Zuerst kam er zu dem Mann am Wasser. Der fragte ihn gleich, was der Vogel Greif gesagt habe; da sagte der Hans, er solle ihn erst hinübertragen, er wolle es ihm dann drüben sagen. Da trug ihn der Mann hinüber. Als er drüben war, sagte ihm der Hans, er sollte nur einmal einen mitten hinein ins Wasser stellen, so müsste der dann keinen mehr hinübertragen. Da freute sich der Mann sehr und sagte zum Hans, er wolle ihn zum Dank noch einmal hin- und zurücktragen. Da sagte der Hans: nein, er wolle ihm die Mühe ersparen, er sei so schon mit ihm zufrieden und ging weiter.
Da kam er zum Schloss, wo die Tochter krank war; die nahm er auf die Schulter, denn sie konnte nicht laufen, und trug sie die Kellerstiege hinunter und nahm das Krötennest unter der untersten Stufe vor und gab es der Tochter in die Hände: und die sprang ihm von der Schulter herunter, und vor ihm die Stiege hinauf und war ganz gesund. Jetzt hatten der Vater und die Mutter eine große Freude und machten dem Hans Geschenke von Gold und Silber; und was er nur immer wollte, das gaben sie ihm.

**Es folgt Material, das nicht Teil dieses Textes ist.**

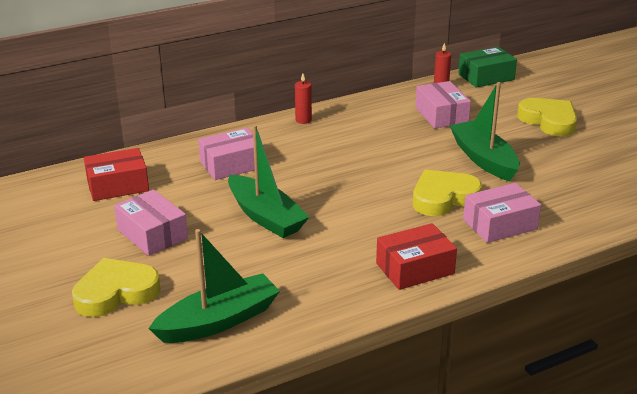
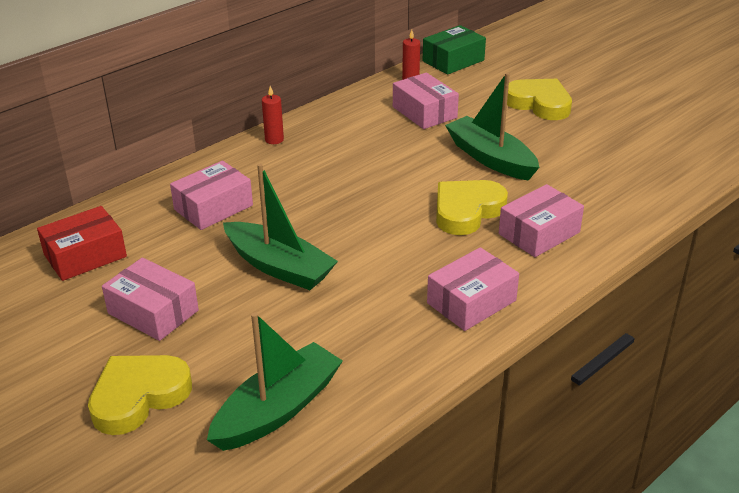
camera: 15 degrees left, 5 degrees up
red box [376,223,457,290] -> pink box [427,247,519,331]

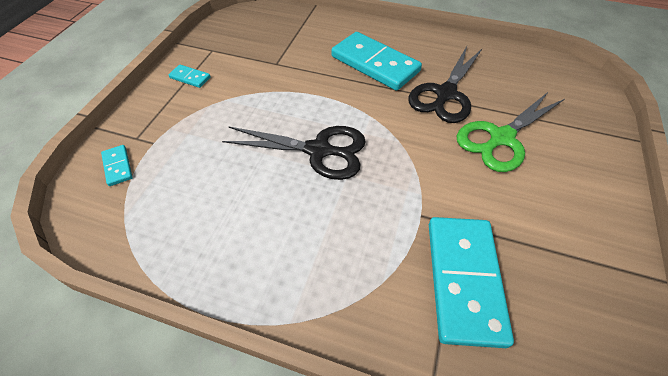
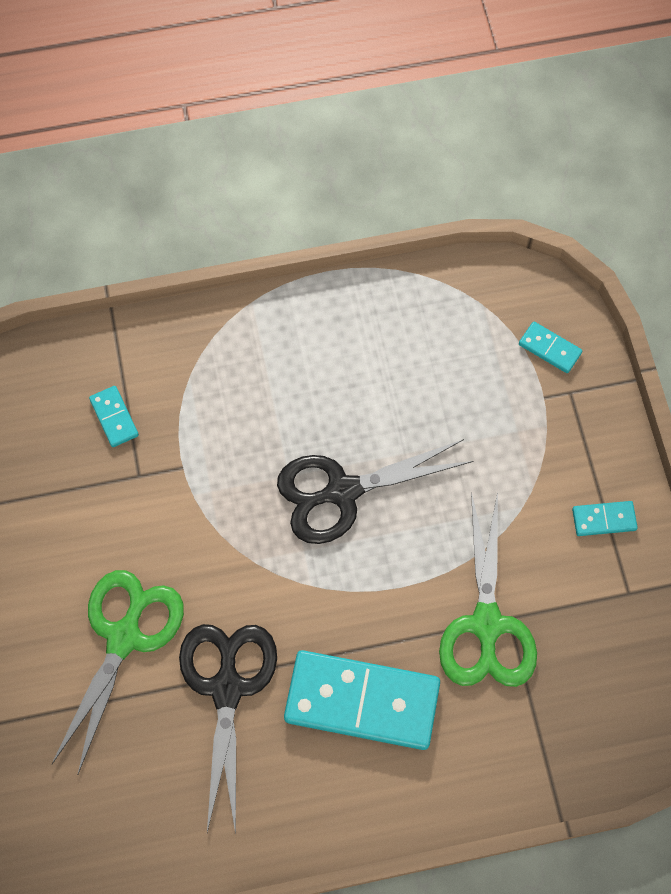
camera: 150 degrees right, 15 degrees up
turquoise domino [429,217,514,348] -> turquoise domino [89,386,139,447], size x0.44
none -> green scissors [439,492,537,687]

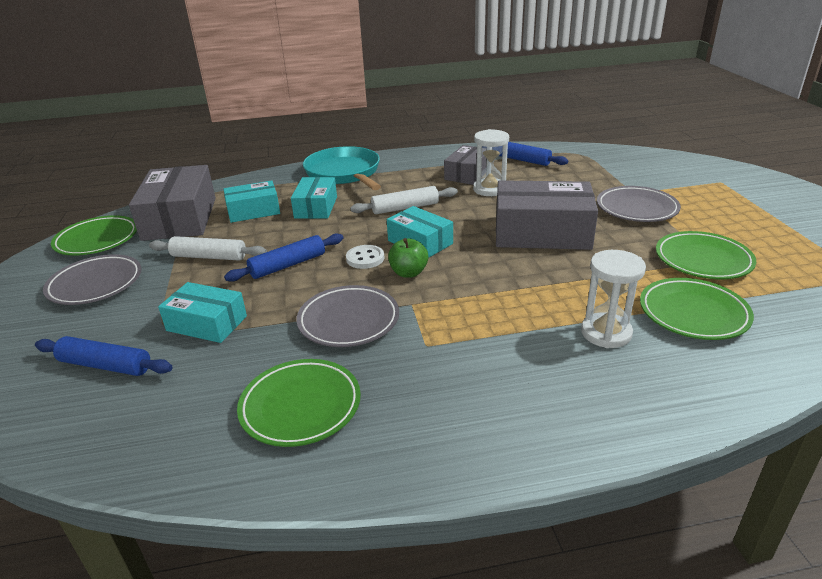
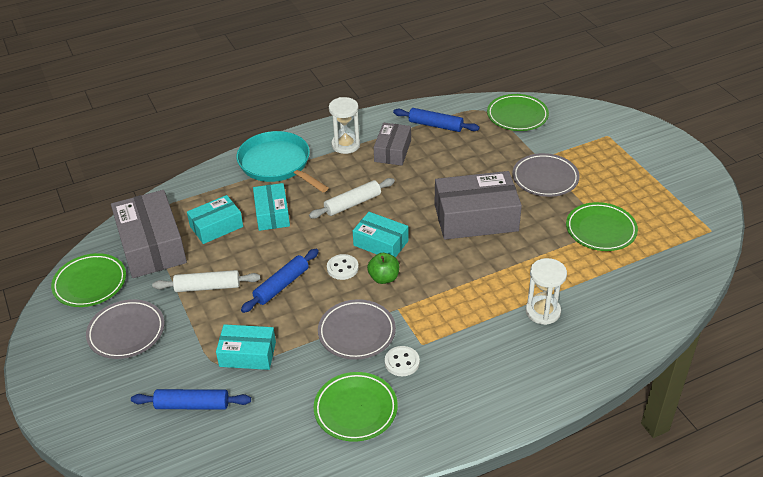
camera: 15 degrees left, 10 degrees up
white hourglass [473,129,509,196] -> white hourglass moved to [329,97,360,154]
green plate [640,278,754,340] -> green plate moved to [487,94,549,131]
none -> white button [385,346,420,376]

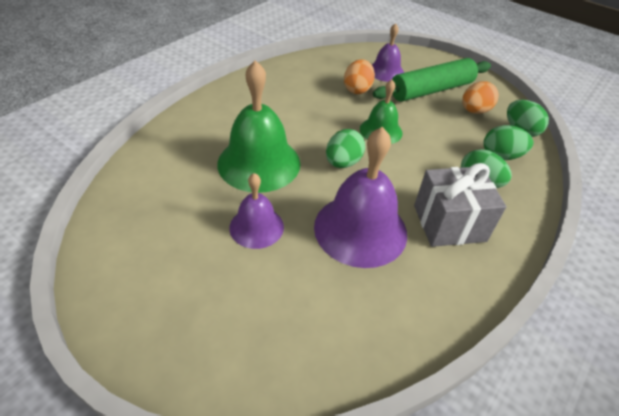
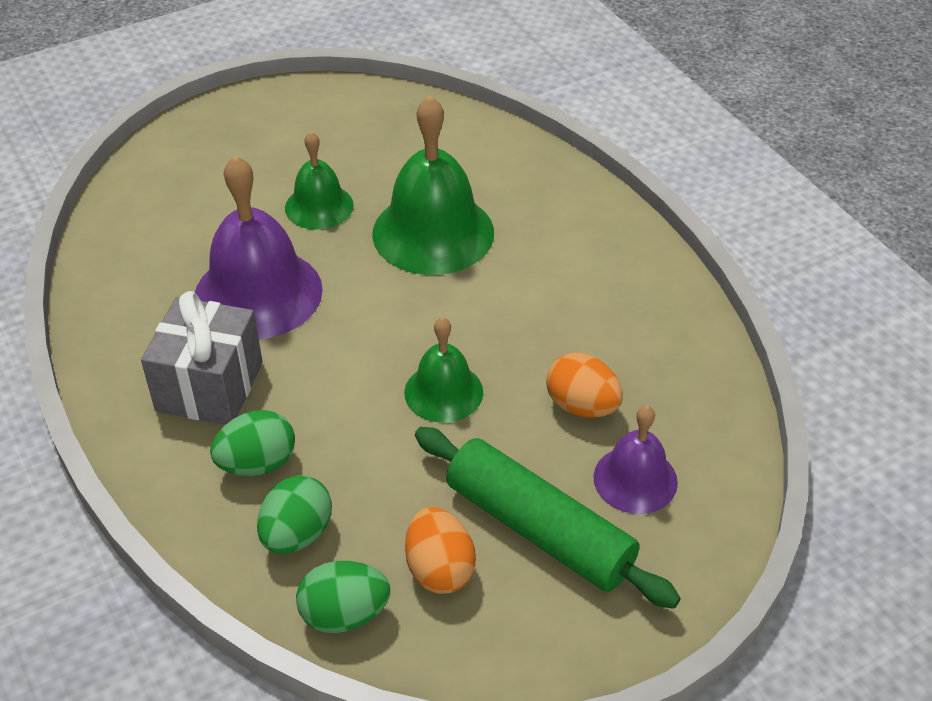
camera: 115 degrees right, 0 degrees up
purple bell [229,173,284,249] -> green bell [285,132,354,230]
green egg [326,129,365,168] -> none
green rolling pin [373,58,491,102] -> green rolling pin turned 45 degrees counterclockwise [415,427,681,609]

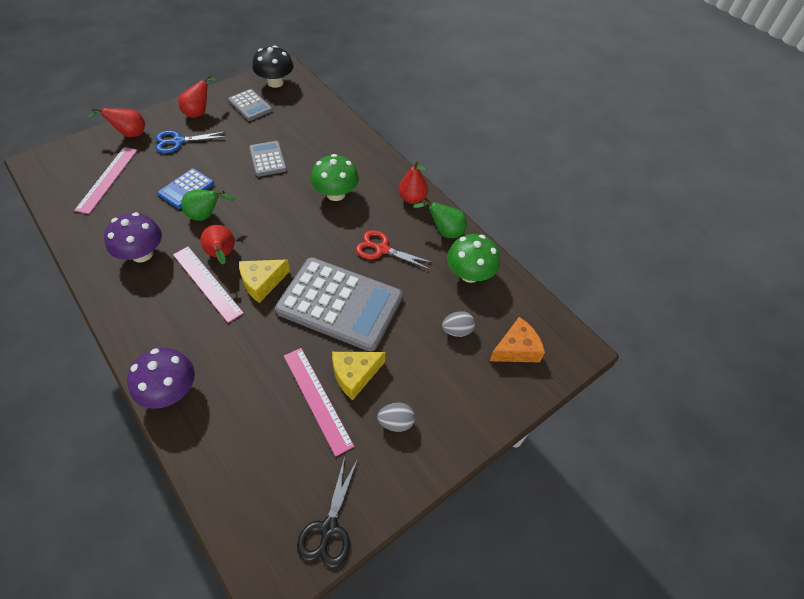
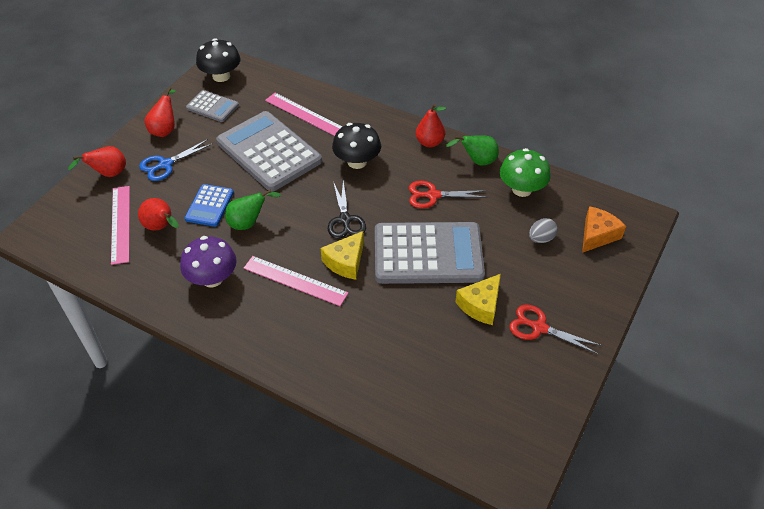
camera: 20 degrees left, 5 degrees down
purple mushroom [127,348,195,409] -> none
red pear [200,225,235,264] -> red pear moved to [138,198,179,231]
grey calculator [249,141,287,177] -> grey calculator [216,111,322,192], size x2.03
pink ruler [284,348,354,457] -> pink ruler moved to [265,93,343,136]
black scissors [297,457,357,568] -> black scissors moved to [328,181,366,239]
green mushroom [311,154,359,201] -> black mushroom [332,123,381,169]
grey egg [377,403,415,432] -> red scissors [509,305,601,354]

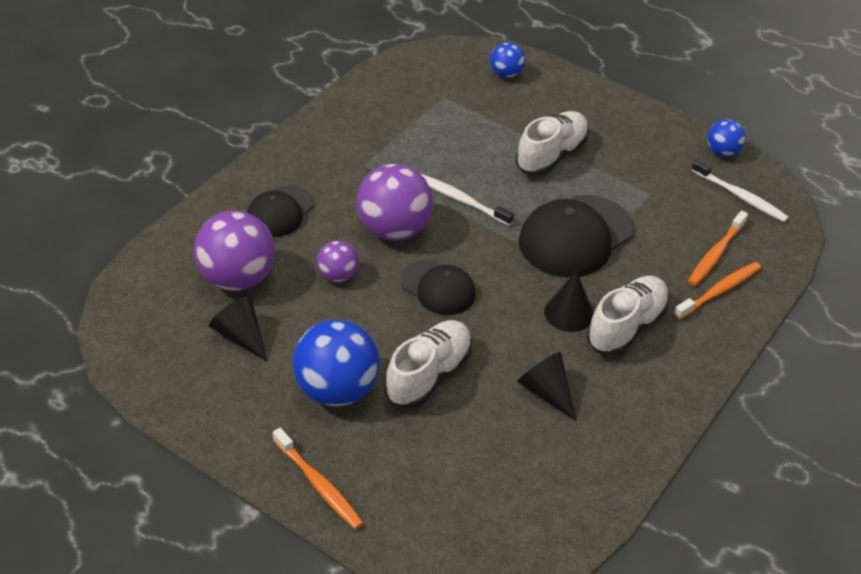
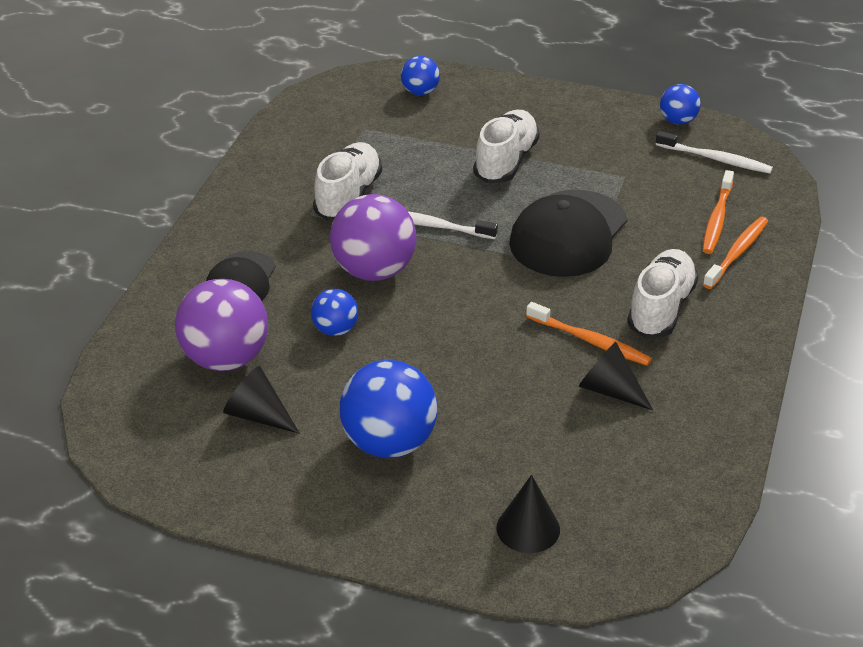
camera: 15 degrees left, 5 degrees down
orange toothbrush [273,428,364,530] -> orange toothbrush moved to [526,302,652,366]
purple ball [317,240,358,282] -> blue ball [311,289,358,336]
white shoe [385,320,472,408] -> white shoe moved to [313,142,382,221]
black cap [400,260,475,315] -> none
black cone [544,271,593,332] -> black cone moved to [496,475,560,553]

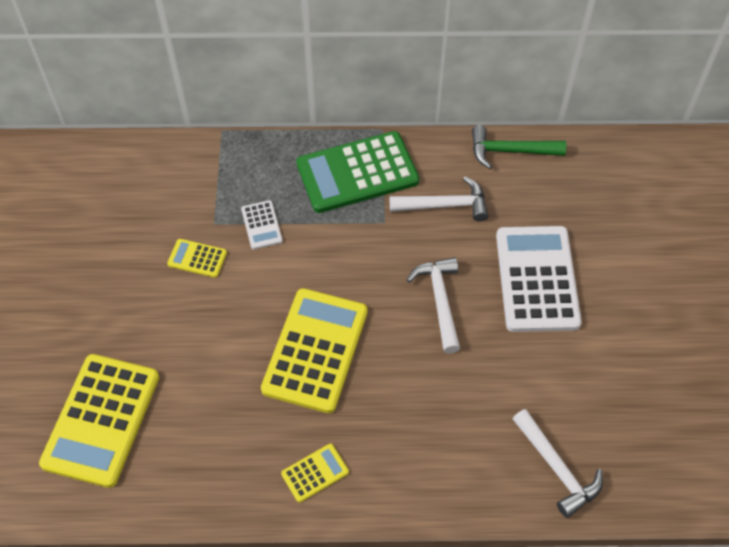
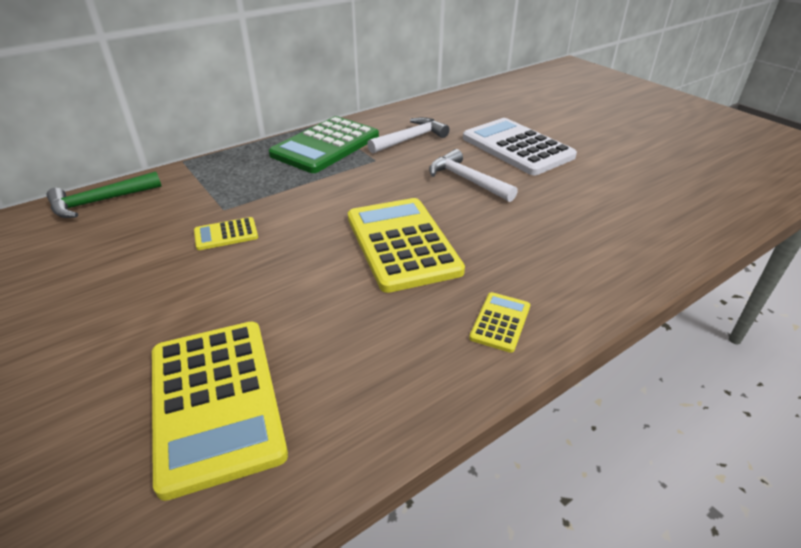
camera: 35 degrees left, 20 degrees down
white calculator [241,200,283,250] -> none
green hammer [472,125,567,169] -> green hammer moved to [47,171,161,218]
white hammer [512,409,603,518] -> none

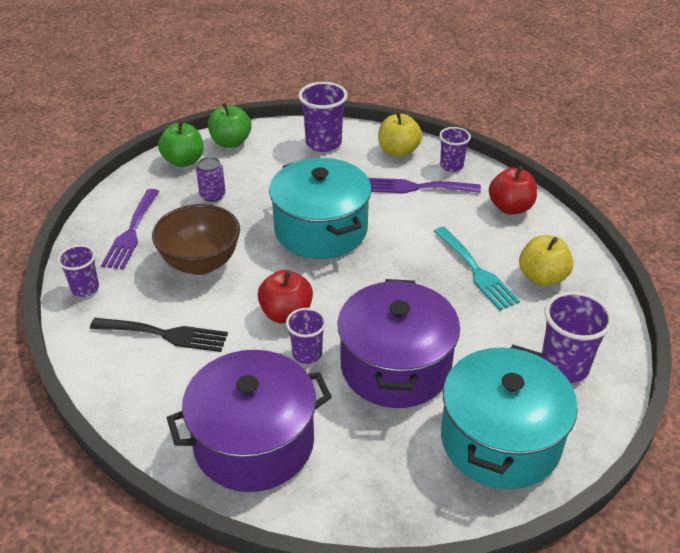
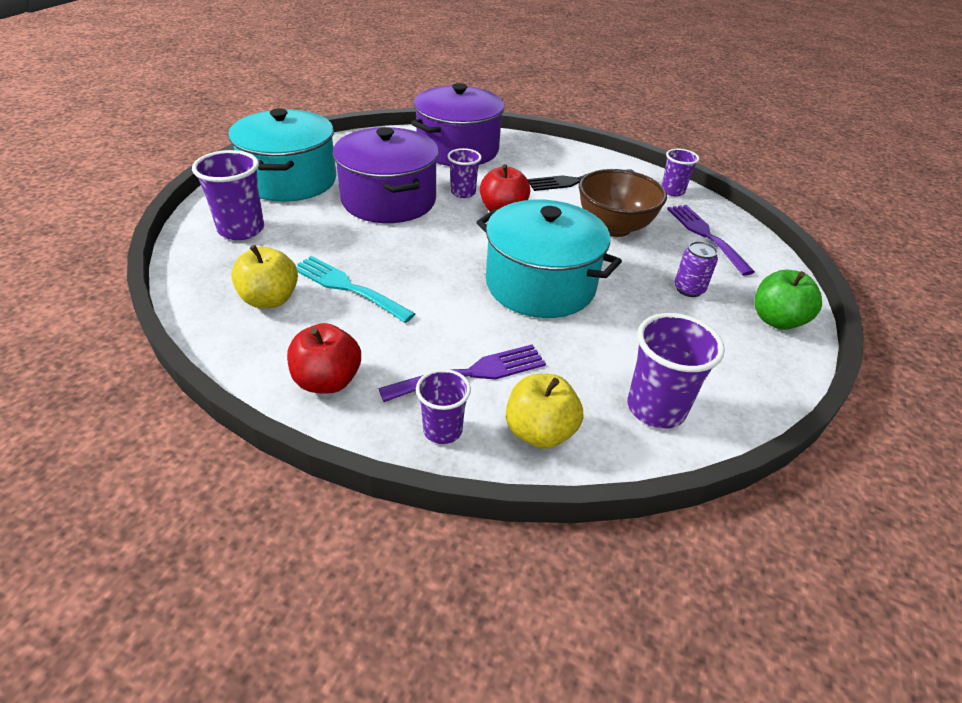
camera: 150 degrees right, 0 degrees up
green apple [208,103,251,148] -> none

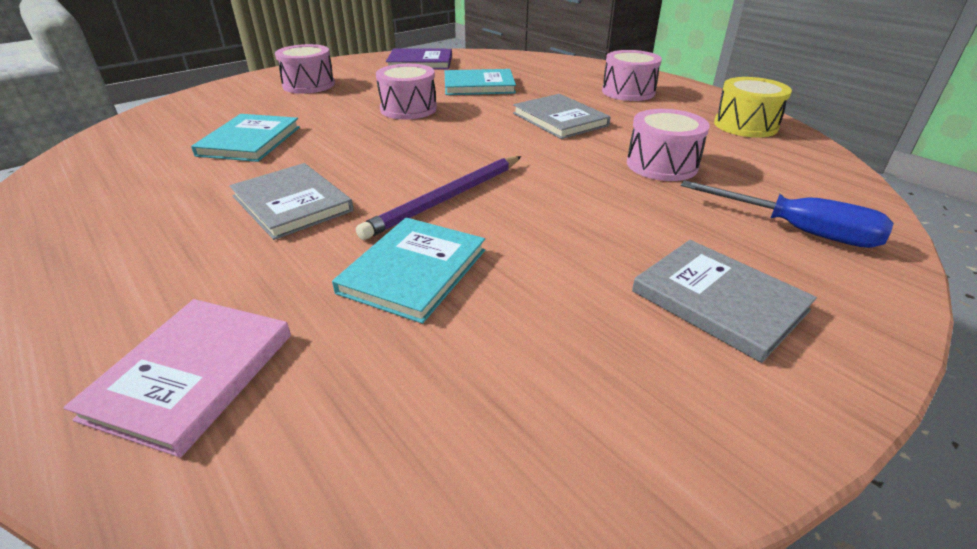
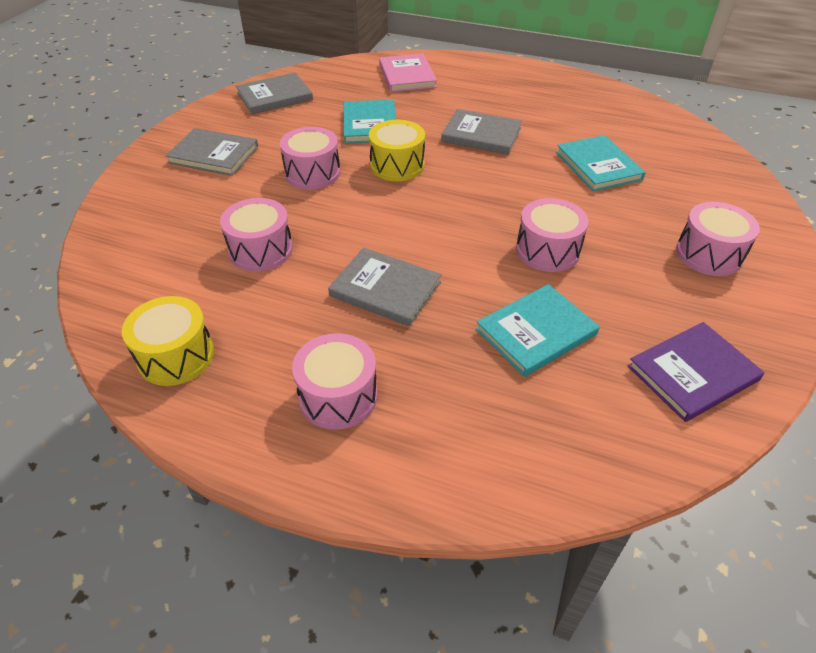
camera: 150 degrees right, 10 degrees up
purple pencil [356,156,521,240] -> yellow drum [369,120,425,181]
blue screwdriver [681,180,894,248] -> none
none -> grey book [236,73,313,114]
none -> pink drum [280,127,340,189]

Als nun der Hans in das andere Schloss kam, ging er gleich ins Holzhaus und fand richtig hinter der Tür unter dem Holzstoss den Schlüssel und brachte ihn dem Herrn. Der freute sich auch nicht wenig und gab dem Hans zur Belohnung viel von dem Gold, das in der Kiste war, und sonst noch allerhand Sachen, wie Kühe und Schafe und Geißen. Als der Hans zum König kam mit all‘ den Sachen, mit dem Geld und dem Gold und Silber, und den Kühen, Schafen und Geißen, da fragte ihn der König, wo er nur das alles bekommen habe. Da sagte der Hans, der Vogel Greif gebe einem, so viel man wolle. Da dachte der König, er könne das auch brauchen, und machte sich auf den Weg zum Vogel Greif. Aber als er zu dem Wasser kam, da war er eben der erste, der nach dem Hans kam, und der Mann stellte ihn mitten im Wasser ab und ging fort. Und der König ertrank. Der Hans aber heiratete die Tochter und wurde König.